Groin pain in the athlete is a complex process with different researchers focusing on the symphysis pubis joint, the adductor longus enthesis, pubic subchondral stress fractures, lower abdominal muscle abnormalities as well as inguinal muscular and aponeurotic tears. There is also confusion over terminology with, for example, osteitis pubis and sportsman’s hernia encompassing many different potential conditions for different clinicians. In reality there is a lot of crossover with many or all of the above regions thought to be involved by chronic shearing forces acting through the symphysis pubis and surrounding soft tissues. This lecture will review: (1) Biomechanics and functional anatomy of the anterior pelvis in relation to athletes especially kicking sports. (2) Theories and nomenclature for the pathogenesis of chronic groin pain in athletes. (3) Imaging findings in symptomatic and asymptomatic athletes focussing on the use of MR imaging. (4) The interpretation of these findings and what research shows they relate to in terms of diagnosis, prognosis and decision making for treatment.

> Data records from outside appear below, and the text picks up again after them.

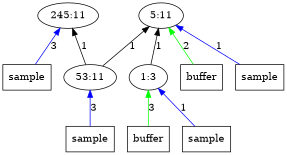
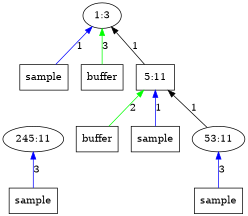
  digraph {
    rankdir=BT
    node [shape=box]
    edge [color=blue]
    n1 [label=sample]
    n2 [label="245:11" shape=""]
    n3 [label="53:11" shape=""]
-   n4 [label="5:11" shape=""]
+   n4 [label="5:11"]
    n5 [label=sample]
    n6 [label=buffer]
    n7 [label=sample]
    n8 [label="1:3" shape=""]
    n9 [label=sample]
    n10 [label=buffer]
    n1 -> n2 [label=3]
-   n3 -> n2 [color=black label=1]
    n3 -> n4 [color=black label=1]
    n5 -> n3 [label=3]
    n6 -> n4 [color=green label=2]
    n7 -> n4 [label=1]
-   n8 -> n4 [color=black label=1]
+   n4 -> n8 [color=black label=1]
    n9 -> n8 [label=1]
    n10 -> n8 [color=green label=3]
  }
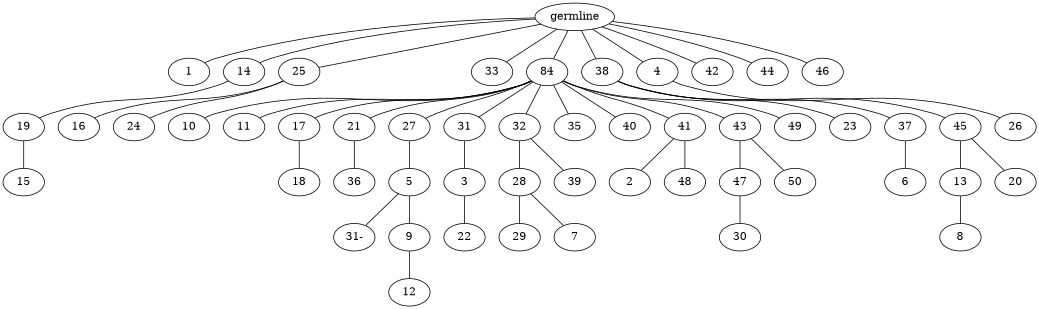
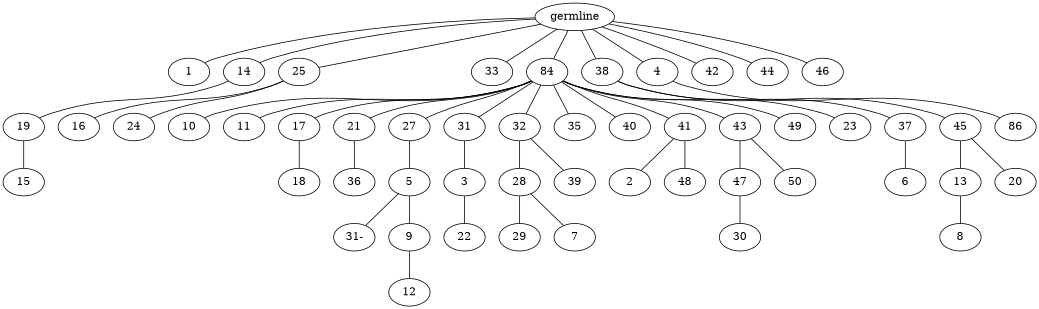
  graph {
    n1 [label=germline]
    n2 [label=1]
    n3 [label=14]
    n4 [label=25]
    n5 [label=33]
    n6 [label=84]
    n7 [label=38]
    n8 [label=4]
    n9 [label=42]
    n10 [label=44]
    n11 [label=46]
    n12 [label=19]
    n13 [label=16]
    n14 [label=24]
    n15 [label=10]
    n16 [label=11]
    n17 [label=17]
    n18 [label=21]
    n19 [label=23]
    n20 [label=27]
    n21 [label=31]
    n22 [label=32]
    n23 [label=35]
    n24 [label=40]
    n25 [label=41]
    n26 [label=43]
    n27 [label=49]
    n28 [label=37]
    n29 [label=45]
-   n30 [label=26]
+   n30 [label=86]
    n31 [label=15]
    n32 [label=18]
    n33 [label=36]
    n34 [label=5]
    n35 [label=3]
    n36 [label=28]
    n37 [label=39]
    n38 [label=2]
    n39 [label=48]
    n40 [label=47]
    n41 [label=50]
    n42 [label="31-"]
    n43 [label=9]
    n44 [label=12]
    n45 [label=29]
    n46 [label=7]
    n47 [label=22]
    n48 [label=30]
    n49 [label=6]
    n50 [label=13]
    n51 [label=20]
    n52 [label=8]
    n1 -- n2
    n1 -- n3
    n1 -- n4
    n1 -- n5
    n1 -- n6
    n1 -- n7
    n1 -- n8
    n1 -- n9
    n1 -- n10
    n1 -- n11
    n3 -- n12
    n4 -- n13
    n4 -- n14
    n6 -- n15
    n6 -- n16
    n6 -- n17
    n6 -- n18
-   n7 -- n19
+   n6 -- n19
    n6 -- n20
    n6 -- n21
    n6 -- n22
    n6 -- n23
    n6 -- n24
    n6 -- n25
    n6 -- n26
    n6 -- n27
    n7 -- n28
    n7 -- n29
    n8 -- n30
    n12 -- n31
    n17 -- n32
    n18 -- n33
    n20 -- n34
    n21 -- n35
    n22 -- n36
    n22 -- n37
    n25 -- n38
    n25 -- n39
    n26 -- n40
    n26 -- n41
    n28 -- n49
    n29 -- n50
    n29 -- n51
    n34 -- n42
    n34 -- n43
    n35 -- n47
    n36 -- n45
    n36 -- n46
    n40 -- n48
    n43 -- n44
    n50 -- n52
  }
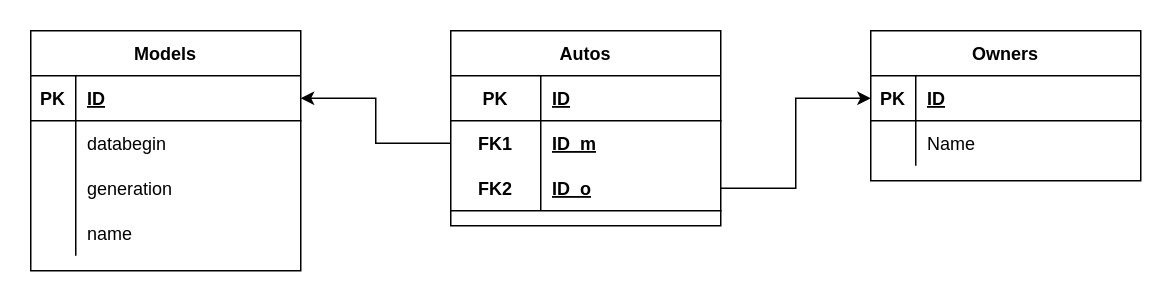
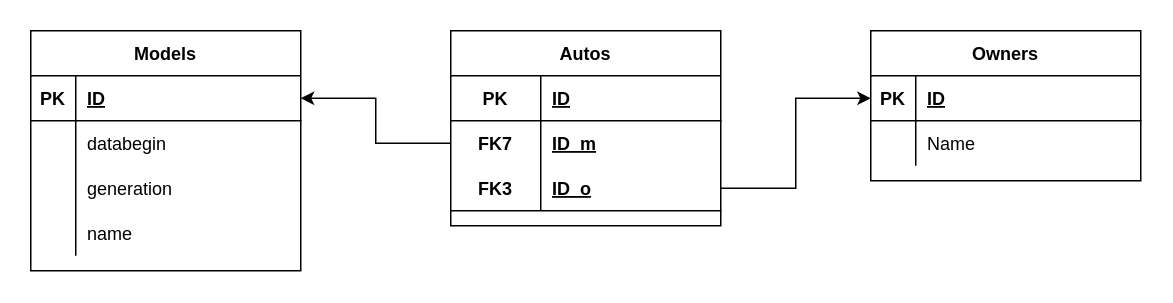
  <mxCell id="0" />
  <mxCell id="1" parent="0" />
  <mxCell id="2" value="Models" style="shape=table;startSize=30;container=1;collapsible=1;childLayout=tableLayout;fixedRows=1;rowLines=0;fontStyle=1;align=center;resizeLast=1;" vertex="1" parent="1"><mxGeometry x="20" y="20" width="180" height="160" as="geometry" /></mxCell>
  <mxCell id="3" value="" style="shape=tableRow;horizontal=0;startSize=0;swimlaneHead=0;swimlaneBody=0;fillColor=none;collapsible=0;dropTarget=0;points=[[0,0.5],[1,0.5]];portConstraint=eastwest;top=0;left=0;right=0;bottom=1;" vertex="1" parent="2"><mxGeometry y="30" width="180" height="30" as="geometry" /></mxCell>
  <mxCell id="4" value="PK" style="shape=partialRectangle;connectable=0;fillColor=none;top=0;left=0;bottom=0;right=0;fontStyle=1;overflow=hidden;" vertex="1" parent="3"><mxGeometry width="30" height="30" as="geometry"><mxRectangle width="30" height="30" as="alternateBounds" /></mxGeometry></mxCell>
  <mxCell id="5" value="ID" style="shape=partialRectangle;connectable=0;fillColor=none;top=0;left=0;bottom=0;right=0;align=left;spacingLeft=6;fontStyle=5;overflow=hidden;" vertex="1" parent="3"><mxGeometry x="30" width="150" height="30" as="geometry"><mxRectangle width="150" height="30" as="alternateBounds" /></mxGeometry></mxCell>
  <mxCell id="6" value="" style="shape=tableRow;horizontal=0;startSize=0;swimlaneHead=0;swimlaneBody=0;fillColor=none;collapsible=0;dropTarget=0;points=[[0,0.5],[1,0.5]];portConstraint=eastwest;top=0;left=0;right=0;bottom=0;" vertex="1" parent="2"><mxGeometry y="60" width="180" height="30" as="geometry" /></mxCell>
  <mxCell id="7" value="" style="shape=partialRectangle;connectable=0;fillColor=none;top=0;left=0;bottom=0;right=0;editable=1;overflow=hidden;" vertex="1" parent="6"><mxGeometry width="30" height="30" as="geometry"><mxRectangle width="30" height="30" as="alternateBounds" /></mxGeometry></mxCell>
  <mxCell id="8" value="databegin" style="shape=partialRectangle;connectable=0;fillColor=none;top=0;left=0;bottom=0;right=0;align=left;spacingLeft=6;overflow=hidden;" vertex="1" parent="6"><mxGeometry x="30" width="150" height="30" as="geometry"><mxRectangle width="150" height="30" as="alternateBounds" /></mxGeometry></mxCell>
  <mxCell id="9" value="" style="shape=tableRow;horizontal=0;startSize=0;swimlaneHead=0;swimlaneBody=0;fillColor=none;collapsible=0;dropTarget=0;points=[[0,0.5],[1,0.5]];portConstraint=eastwest;top=0;left=0;right=0;bottom=0;" vertex="1" parent="2"><mxGeometry y="90" width="180" height="30" as="geometry" /></mxCell>
  <mxCell id="10" value="" style="shape=partialRectangle;connectable=0;fillColor=none;top=0;left=0;bottom=0;right=0;editable=1;overflow=hidden;" vertex="1" parent="9"><mxGeometry width="30" height="30" as="geometry"><mxRectangle width="30" height="30" as="alternateBounds" /></mxGeometry></mxCell>
  <mxCell id="11" value="generation" style="shape=partialRectangle;connectable=0;fillColor=none;top=0;left=0;bottom=0;right=0;align=left;spacingLeft=6;overflow=hidden;" vertex="1" parent="9"><mxGeometry x="30" width="150" height="30" as="geometry"><mxRectangle width="150" height="30" as="alternateBounds" /></mxGeometry></mxCell>
  <mxCell id="12" value="" style="shape=tableRow;horizontal=0;startSize=0;swimlaneHead=0;swimlaneBody=0;fillColor=none;collapsible=0;dropTarget=0;points=[[0,0.5],[1,0.5]];portConstraint=eastwest;top=0;left=0;right=0;bottom=0;" vertex="1" parent="2"><mxGeometry y="120" width="180" height="30" as="geometry" /></mxCell>
  <mxCell id="13" value="" style="shape=partialRectangle;connectable=0;fillColor=none;top=0;left=0;bottom=0;right=0;editable=1;overflow=hidden;" vertex="1" parent="12"><mxGeometry width="30" height="30" as="geometry"><mxRectangle width="30" height="30" as="alternateBounds" /></mxGeometry></mxCell>
  <mxCell id="14" value="name" style="shape=partialRectangle;connectable=0;fillColor=none;top=0;left=0;bottom=0;right=0;align=left;spacingLeft=6;overflow=hidden;" vertex="1" parent="12"><mxGeometry x="30" width="150" height="30" as="geometry"><mxRectangle width="150" height="30" as="alternateBounds" /></mxGeometry></mxCell>
  <mxCell id="15" value="Owners" style="shape=table;startSize=30;container=1;collapsible=1;childLayout=tableLayout;fixedRows=1;rowLines=0;fontStyle=1;align=center;resizeLast=1;" vertex="1" parent="1"><mxGeometry x="580" y="20" width="180" height="100" as="geometry" /></mxCell>
  <mxCell id="16" value="" style="shape=tableRow;horizontal=0;startSize=0;swimlaneHead=0;swimlaneBody=0;fillColor=none;collapsible=0;dropTarget=0;points=[[0,0.5],[1,0.5]];portConstraint=eastwest;top=0;left=0;right=0;bottom=1;" vertex="1" parent="15"><mxGeometry y="30" width="180" height="30" as="geometry" /></mxCell>
  <mxCell id="17" value="PK" style="shape=partialRectangle;connectable=0;fillColor=none;top=0;left=0;bottom=0;right=0;fontStyle=1;overflow=hidden;" vertex="1" parent="16"><mxGeometry width="30" height="30" as="geometry"><mxRectangle width="30" height="30" as="alternateBounds" /></mxGeometry></mxCell>
  <mxCell id="18" value="ID" style="shape=partialRectangle;connectable=0;fillColor=none;top=0;left=0;bottom=0;right=0;align=left;spacingLeft=6;fontStyle=5;overflow=hidden;" vertex="1" parent="16"><mxGeometry x="30" width="150" height="30" as="geometry"><mxRectangle width="150" height="30" as="alternateBounds" /></mxGeometry></mxCell>
  <mxCell id="19" value="" style="shape=tableRow;horizontal=0;startSize=0;swimlaneHead=0;swimlaneBody=0;fillColor=none;collapsible=0;dropTarget=0;points=[[0,0.5],[1,0.5]];portConstraint=eastwest;top=0;left=0;right=0;bottom=0;" vertex="1" parent="15"><mxGeometry y="60" width="180" height="30" as="geometry" /></mxCell>
  <mxCell id="20" value="" style="shape=partialRectangle;connectable=0;fillColor=none;top=0;left=0;bottom=0;right=0;editable=1;overflow=hidden;" vertex="1" parent="19"><mxGeometry width="30" height="30" as="geometry"><mxRectangle width="30" height="30" as="alternateBounds" /></mxGeometry></mxCell>
  <mxCell id="21" value="Name" style="shape=partialRectangle;connectable=0;fillColor=none;top=0;left=0;bottom=0;right=0;align=left;spacingLeft=6;overflow=hidden;" vertex="1" parent="19"><mxGeometry x="30" width="150" height="30" as="geometry"><mxRectangle width="150" height="30" as="alternateBounds" /></mxGeometry></mxCell>
  <mxCell id="22" value="Autos" style="shape=table;startSize=30;container=1;collapsible=1;childLayout=tableLayout;fixedRows=1;rowLines=0;fontStyle=1;align=center;resizeLast=1;" vertex="1" parent="1"><mxGeometry x="300" y="20" width="180" height="130" as="geometry" /></mxCell>
  <mxCell id="23" value="" style="shape=tableRow;horizontal=0;startSize=0;swimlaneHead=0;swimlaneBody=0;fillColor=none;collapsible=0;dropTarget=0;points=[[0,0.5],[1,0.5]];portConstraint=eastwest;top=0;left=0;right=0;bottom=1;" vertex="1" parent="22"><mxGeometry y="30" width="180" height="30" as="geometry" /></mxCell>
  <mxCell id="24" value="PK" style="shape=partialRectangle;connectable=0;fillColor=none;top=0;left=0;bottom=0;right=0;fontStyle=1;overflow=hidden;" vertex="1" parent="23"><mxGeometry width="60" height="30" as="geometry"><mxRectangle width="60" height="30" as="alternateBounds" /></mxGeometry></mxCell>
  <mxCell id="25" value="ID" style="shape=partialRectangle;connectable=0;fillColor=none;top=0;left=0;bottom=0;right=0;align=left;spacingLeft=6;fontStyle=5;overflow=hidden;" vertex="1" parent="23"><mxGeometry x="60" width="120" height="30" as="geometry"><mxRectangle width="120" height="30" as="alternateBounds" /></mxGeometry></mxCell>
  <mxCell id="26" value="" style="shape=tableRow;horizontal=0;startSize=0;swimlaneHead=0;swimlaneBody=0;fillColor=none;collapsible=0;dropTarget=0;points=[[0,0.5],[1,0.5]];portConstraint=eastwest;top=0;left=0;right=0;bottom=0;" vertex="1" parent="22"><mxGeometry y="60" width="180" height="30" as="geometry" /></mxCell>
- <mxCell id="27" value="FK1" style="shape=partialRectangle;connectable=0;fillColor=none;top=0;left=0;bottom=0;right=0;fontStyle=1;overflow=hidden;" vertex="1" parent="26"><mxGeometry width="60" height="30" as="geometry"><mxRectangle width="60" height="30" as="alternateBounds" /></mxGeometry></mxCell>
+ <mxCell id="27" value="FK7" style="shape=partialRectangle;connectable=0;fillColor=none;top=0;left=0;bottom=0;right=0;fontStyle=1;overflow=hidden;" vertex="1" parent="26"><mxGeometry width="60" height="30" as="geometry"><mxRectangle width="60" height="30" as="alternateBounds" /></mxGeometry></mxCell>
  <mxCell id="28" value="ID_m" style="shape=partialRectangle;connectable=0;fillColor=none;top=0;left=0;bottom=0;right=0;align=left;spacingLeft=6;fontStyle=5;overflow=hidden;" vertex="1" parent="26"><mxGeometry x="60" width="120" height="30" as="geometry"><mxRectangle width="120" height="30" as="alternateBounds" /></mxGeometry></mxCell>
  <mxCell id="29" value="" style="shape=tableRow;horizontal=0;startSize=0;swimlaneHead=0;swimlaneBody=0;fillColor=none;collapsible=0;dropTarget=0;points=[[0,0.5],[1,0.5]];portConstraint=eastwest;top=0;left=0;right=0;bottom=1;" vertex="1" parent="22"><mxGeometry y="90" width="180" height="30" as="geometry" /></mxCell>
- <mxCell id="30" value="FK2" style="shape=partialRectangle;connectable=0;fillColor=none;top=0;left=0;bottom=0;right=0;fontStyle=1;overflow=hidden;" vertex="1" parent="29"><mxGeometry width="60" height="30" as="geometry"><mxRectangle width="60" height="30" as="alternateBounds" /></mxGeometry></mxCell>
+ <mxCell id="30" value="FK3" style="shape=partialRectangle;connectable=0;fillColor=none;top=0;left=0;bottom=0;right=0;fontStyle=1;overflow=hidden;" vertex="1" parent="29"><mxGeometry width="60" height="30" as="geometry"><mxRectangle width="60" height="30" as="alternateBounds" /></mxGeometry></mxCell>
  <mxCell id="31" value="ID_o" style="shape=partialRectangle;connectable=0;fillColor=none;top=0;left=0;bottom=0;right=0;align=left;spacingLeft=6;fontStyle=5;overflow=hidden;shadow=1;" vertex="1" parent="29"><mxGeometry x="60" width="120" height="30" as="geometry"><mxRectangle width="120" height="30" as="alternateBounds" /></mxGeometry></mxCell>
  <mxCell id="32" style="edgeStyle=orthogonalEdgeStyle;rounded=0;orthogonalLoop=1;jettySize=auto;html=1;" edge="1" parent="1" source="26" target="3"><mxGeometry relative="1" as="geometry"><Array as="points"><mxPoint x="250" y="95" /><mxPoint x="250" y="65" /></Array></mxGeometry></mxCell>
  <mxCell id="33" style="edgeStyle=orthogonalEdgeStyle;rounded=0;orthogonalLoop=1;jettySize=auto;html=1;" edge="1" parent="1" source="29" target="16"><mxGeometry relative="1" as="geometry" /></mxCell>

This lecture will focus on MRI for the assessment of muscle injuries at the hip and thigh using fluid sensitive sequences. Muscle injuries include a large variety of imaging patterns from occasionally subtle changes in muscle strain to complete muscle tears. Exercise-related chronic changes such as delayed onset muscle soreness, compartment syndrome, and muscle hernias, as well as complications of muscle injuries such as myositis ossificans may be encountered. The MRI appearance of a muscle contusion may be similar to a muscle strain/tear. Mild post exercise oedema can persist for some time and can mimic a low grade muscle strain injury. 35% of all soccer injuries are muscle injuries and they are the most frequent cause for missing a game. The myotendinous junction is the weakest link in the muscle-tendon-bone chain. The widely used grading system for muscle injuries divides muscle injuries in four grades (grade 0: normal MRI, i.e., functional injury of the muscle, grade 1: oedema, grade 2: partial rupture, grade 3: complete tear). However, this grading system is only a rough estimate, because grade 2 injuries comprise a wide range from tiny fibre discontinuities to subtotal muscle ruptures. Measures of the longitudinal length as well as the percentage and volume of the muscle injury in MRI have some predictive value with respect to time to return to sports activities. Moreover, injury to the intramuscular component of the tendon has prognostic significance. A complete tear (grade 3) may require surgery.